Digging Deeper for the Eclectic
Along those same lines, there’s some eclectic not-at-all-hardcore stuff on the lineup as usual, but compared to the past three years where those names were pretty glaring in their ascents as critical darlings, from the experimental shoegaze of They Are Gutting a Body of Water and Hotline TNT, the noise rock of Chat Pile, the industrial electricity, the dreamier detours of Temple of Angels and Crushed, you’re going to have to dig a little deeper and do some homework this time around.
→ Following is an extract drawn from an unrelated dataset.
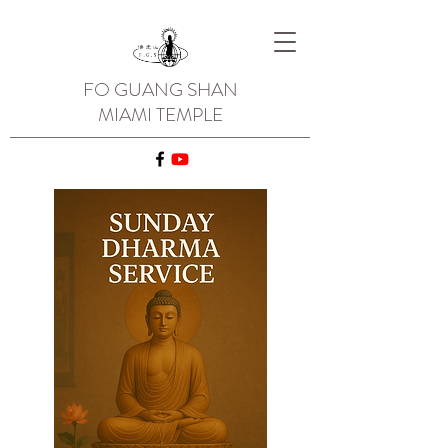
FO GUANG SHAN
MIAMI TEMPLE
Febuary (not a misspelling) are a pretty emo-sounding collision of indie rock and screamo who released their debut album, February (spelled correctly,) last year. The aforementioned Midrift are a young NorCal band on the rise who’ve gained traction on shoegaze TikTok behind their viral track “Twin Flames” and also have a penchant for covering “27” live if you’re in need of a Title Fight fix. Memphis underground rap star, Project Pat, who is evidently beloved across the scene, gets his Sound and Fury debut, while Los Angeles synth-pop revivalists, Nuovo Testamento, will be turning the pit into an ’80s dance party once the sun goes down if things are planned right.
There’s Still More to Come…
Sound and Fury doesn’t show all its hand right away. The fest’s Instagram account says that of the “36 or so” names that will play this year, only 28 have been revealed, leaving 8 (or so) more names to be added in the coming months. Could we see some of those hardcore-adjacent voids being fill in once they’re revealed, or will organizers pile on even more heaviness? You could easily imagine it going either way and only improving on an already-impressive lineup, whether it’s flipping a finger to r/hardcore by booking Scowl, or satiating them with the fast-paced aggressions of Jivebomb — both who have new albums on the way later this spring and currently have their July calendars wide open. No matter how you break down the breakdown, it’s guaranteed it will be going on the year’s hardcore highlight reel
Sound and Fury will take place Saturday, July 12th and Sunday, July 13th at Los Angeles’ Exposition Park. Passes are on sale now.